SANAA: Yemen’s President Ali Abdullah Saleh said in an interview published on Friday that he will only step down if key rivals do not take over, a stance that could further hinder a long-stalled deal to ease him out of power.
"Because if we transfer power and they are there, this will mean that we have given into a coup," Saleh told The Washington Post and Time
magazine.
Saleh has hung onto power despite eight months of mass protests demanding an end to his 33-year rule and a June assassination attempt that sent him to Saudi Arabia for three months of treatment for severe burn injuries.
His surprise return to Yemen last week halted negotiations over a Gulf-brokered transition plan that had been revived despite days of heavy violence in the capital.

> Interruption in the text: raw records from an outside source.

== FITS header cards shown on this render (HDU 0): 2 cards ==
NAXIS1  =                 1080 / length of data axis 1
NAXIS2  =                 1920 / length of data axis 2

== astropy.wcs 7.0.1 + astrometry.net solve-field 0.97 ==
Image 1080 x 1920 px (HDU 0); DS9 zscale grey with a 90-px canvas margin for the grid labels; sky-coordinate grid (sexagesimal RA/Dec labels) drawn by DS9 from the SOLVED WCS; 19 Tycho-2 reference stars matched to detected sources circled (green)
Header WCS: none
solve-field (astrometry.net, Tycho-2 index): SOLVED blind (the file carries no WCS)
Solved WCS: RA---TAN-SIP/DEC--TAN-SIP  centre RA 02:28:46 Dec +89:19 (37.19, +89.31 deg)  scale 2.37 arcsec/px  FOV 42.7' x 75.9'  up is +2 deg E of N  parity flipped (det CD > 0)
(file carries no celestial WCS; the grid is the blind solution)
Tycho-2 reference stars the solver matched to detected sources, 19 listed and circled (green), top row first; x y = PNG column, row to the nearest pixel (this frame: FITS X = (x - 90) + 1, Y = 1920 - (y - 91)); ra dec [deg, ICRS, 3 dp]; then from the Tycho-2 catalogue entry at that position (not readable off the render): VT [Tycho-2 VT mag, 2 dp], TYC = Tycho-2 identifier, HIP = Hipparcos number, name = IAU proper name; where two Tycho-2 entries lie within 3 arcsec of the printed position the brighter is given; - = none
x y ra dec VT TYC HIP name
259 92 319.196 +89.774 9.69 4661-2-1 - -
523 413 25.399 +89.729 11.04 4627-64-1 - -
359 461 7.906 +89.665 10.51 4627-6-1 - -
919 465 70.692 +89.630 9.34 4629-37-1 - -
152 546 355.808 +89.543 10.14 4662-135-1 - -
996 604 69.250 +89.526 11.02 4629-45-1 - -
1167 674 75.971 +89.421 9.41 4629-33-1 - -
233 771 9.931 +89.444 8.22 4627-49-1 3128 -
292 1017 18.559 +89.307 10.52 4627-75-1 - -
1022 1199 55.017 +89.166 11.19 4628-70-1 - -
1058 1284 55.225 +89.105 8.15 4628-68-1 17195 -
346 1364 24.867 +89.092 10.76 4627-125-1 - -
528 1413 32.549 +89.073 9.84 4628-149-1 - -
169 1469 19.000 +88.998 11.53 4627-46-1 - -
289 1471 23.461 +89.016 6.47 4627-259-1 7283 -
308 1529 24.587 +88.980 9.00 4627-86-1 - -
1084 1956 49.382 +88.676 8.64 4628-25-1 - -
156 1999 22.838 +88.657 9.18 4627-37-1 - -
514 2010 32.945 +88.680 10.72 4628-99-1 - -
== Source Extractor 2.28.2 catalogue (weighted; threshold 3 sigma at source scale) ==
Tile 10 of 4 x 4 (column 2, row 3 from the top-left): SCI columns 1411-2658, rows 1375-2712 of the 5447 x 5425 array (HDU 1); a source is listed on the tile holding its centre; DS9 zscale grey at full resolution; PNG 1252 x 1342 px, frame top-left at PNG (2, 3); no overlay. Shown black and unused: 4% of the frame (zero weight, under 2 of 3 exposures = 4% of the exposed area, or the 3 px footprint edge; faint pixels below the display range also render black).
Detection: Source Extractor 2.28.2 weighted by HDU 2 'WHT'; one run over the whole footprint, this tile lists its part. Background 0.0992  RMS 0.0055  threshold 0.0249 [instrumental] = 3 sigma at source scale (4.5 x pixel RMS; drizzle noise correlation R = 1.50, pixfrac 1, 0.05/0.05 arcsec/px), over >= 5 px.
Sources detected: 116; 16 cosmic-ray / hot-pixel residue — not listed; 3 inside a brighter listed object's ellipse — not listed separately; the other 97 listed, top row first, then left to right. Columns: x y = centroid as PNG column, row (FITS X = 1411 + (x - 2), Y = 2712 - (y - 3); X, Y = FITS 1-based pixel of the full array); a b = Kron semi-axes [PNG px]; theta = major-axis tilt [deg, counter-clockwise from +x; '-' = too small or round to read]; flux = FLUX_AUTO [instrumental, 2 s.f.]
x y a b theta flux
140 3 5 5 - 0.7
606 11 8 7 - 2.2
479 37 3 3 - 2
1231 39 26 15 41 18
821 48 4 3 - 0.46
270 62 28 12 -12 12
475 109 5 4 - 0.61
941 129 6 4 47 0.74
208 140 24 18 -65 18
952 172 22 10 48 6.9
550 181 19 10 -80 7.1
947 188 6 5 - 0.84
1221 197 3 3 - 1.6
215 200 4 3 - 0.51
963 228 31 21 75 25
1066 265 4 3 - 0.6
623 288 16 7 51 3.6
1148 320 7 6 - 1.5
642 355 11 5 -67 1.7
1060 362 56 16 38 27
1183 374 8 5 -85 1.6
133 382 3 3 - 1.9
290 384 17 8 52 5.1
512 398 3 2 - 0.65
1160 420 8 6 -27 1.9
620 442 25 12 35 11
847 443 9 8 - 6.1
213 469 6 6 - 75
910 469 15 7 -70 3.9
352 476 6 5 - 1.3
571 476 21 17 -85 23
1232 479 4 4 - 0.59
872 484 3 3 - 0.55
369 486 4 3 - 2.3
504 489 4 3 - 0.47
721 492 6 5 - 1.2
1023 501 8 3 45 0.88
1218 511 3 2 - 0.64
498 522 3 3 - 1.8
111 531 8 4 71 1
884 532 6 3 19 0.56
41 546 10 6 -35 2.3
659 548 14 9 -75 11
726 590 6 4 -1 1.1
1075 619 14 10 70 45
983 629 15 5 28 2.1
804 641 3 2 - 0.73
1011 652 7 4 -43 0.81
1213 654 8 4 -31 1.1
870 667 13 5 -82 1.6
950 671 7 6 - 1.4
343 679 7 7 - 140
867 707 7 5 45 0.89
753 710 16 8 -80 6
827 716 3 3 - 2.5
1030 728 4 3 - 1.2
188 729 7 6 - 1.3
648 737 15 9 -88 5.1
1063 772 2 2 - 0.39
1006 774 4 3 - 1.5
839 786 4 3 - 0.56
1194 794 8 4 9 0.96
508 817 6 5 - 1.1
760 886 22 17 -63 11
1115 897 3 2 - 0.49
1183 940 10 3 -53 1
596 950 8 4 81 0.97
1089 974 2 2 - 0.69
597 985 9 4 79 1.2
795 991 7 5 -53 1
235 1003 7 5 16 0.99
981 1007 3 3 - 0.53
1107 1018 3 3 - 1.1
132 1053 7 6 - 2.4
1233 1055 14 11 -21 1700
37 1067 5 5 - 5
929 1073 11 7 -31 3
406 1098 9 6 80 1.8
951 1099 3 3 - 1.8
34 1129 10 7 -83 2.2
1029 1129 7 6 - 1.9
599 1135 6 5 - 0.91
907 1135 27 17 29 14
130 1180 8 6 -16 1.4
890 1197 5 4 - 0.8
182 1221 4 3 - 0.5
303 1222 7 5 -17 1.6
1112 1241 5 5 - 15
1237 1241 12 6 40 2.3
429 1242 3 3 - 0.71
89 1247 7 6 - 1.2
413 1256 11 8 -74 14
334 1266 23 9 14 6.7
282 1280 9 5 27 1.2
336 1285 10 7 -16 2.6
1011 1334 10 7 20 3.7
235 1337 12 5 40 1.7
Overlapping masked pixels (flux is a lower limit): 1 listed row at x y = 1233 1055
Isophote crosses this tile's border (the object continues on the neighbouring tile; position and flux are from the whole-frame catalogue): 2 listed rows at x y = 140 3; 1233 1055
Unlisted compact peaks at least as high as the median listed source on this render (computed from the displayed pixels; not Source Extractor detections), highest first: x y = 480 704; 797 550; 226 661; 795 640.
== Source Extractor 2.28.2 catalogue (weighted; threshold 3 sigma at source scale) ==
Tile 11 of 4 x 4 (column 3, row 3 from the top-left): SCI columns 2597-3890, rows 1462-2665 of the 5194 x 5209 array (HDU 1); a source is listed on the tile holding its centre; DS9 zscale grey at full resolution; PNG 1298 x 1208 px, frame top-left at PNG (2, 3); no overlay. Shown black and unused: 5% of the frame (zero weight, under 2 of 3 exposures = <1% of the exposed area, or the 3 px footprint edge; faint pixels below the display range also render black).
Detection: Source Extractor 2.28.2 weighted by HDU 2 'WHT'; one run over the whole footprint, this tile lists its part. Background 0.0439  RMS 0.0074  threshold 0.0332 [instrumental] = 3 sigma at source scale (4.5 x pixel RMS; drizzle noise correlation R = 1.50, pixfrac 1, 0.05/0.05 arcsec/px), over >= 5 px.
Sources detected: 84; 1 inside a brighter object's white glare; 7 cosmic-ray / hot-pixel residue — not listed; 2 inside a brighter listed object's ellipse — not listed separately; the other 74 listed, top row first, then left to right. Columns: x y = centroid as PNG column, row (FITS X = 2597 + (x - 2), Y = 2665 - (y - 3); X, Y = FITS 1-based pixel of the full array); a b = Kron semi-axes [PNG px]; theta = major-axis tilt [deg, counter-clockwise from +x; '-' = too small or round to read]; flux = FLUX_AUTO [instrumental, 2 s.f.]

Over 100 people have been killed in violence that has rocked Sanaa two weeks. Loyalist troops have been fighting with the forces of rebel General Ali Mohsen and the fighters of tribal leader Sadeq Al-Ahmar, both of whom have joined the opposition.
Saleh wants Mohsen, whose defection in March dealt a great blow to the president, and Ahmar and his brother Hamid to be excluded from power.
That could prove difficult as Hamid Al-Ahmar has expressed an interest in the presidency and Mohsen commands a large force around the country.
Diplomats have been working on a plan under which Saleh’s family, Mohsen, and the Ahmar clan would back off and perhaps leave the country. Mohsen has expressed approval.
Saleh said his party was not slowing down a deal and blamed the opposition for the delay. He also said he would not run in an early election envisaged by the Gulf transition plan.
"As for me, I will retire – since the opposition has helped bring the president closer to retirement through the criminal act that happened at the presidential mosque," he said.
Saleh hinted that Mohsen and Ahmar clan members could be implicated in the bombing of his compound which left him scarred and severely burned, saying they could face prosecution pending the results of a US investigation into the attack.
The veteran leader, who has three times backed out of signing the Gulf initiative, urged the international community to have more patience in reaching a deal, and brandished the specter that without him Islamist parties and Al-Qaeda’s Yemen-based wing might increase their sway.
Foreign powers fear rising turmoil on the doorstep of Saudi Arabia, home to the world’s largest oil reserves. Islamist militants, emboldened by the unrest, have seized several cities in a province that lies east of a major shipping lane.
"But what we see is that we are pressed by America and the international community to speed up the process of handing over power," Saleh said.
"And we know where power is going to go. It is going to Al-Qaeda, which is directly and completely linked to the Muslim Brotherhood."
Opposition groups accuse Saleh of giving militants more leeway in a ploy to frighten Western powers and convince them that he is the best defense against Al-Qaeda.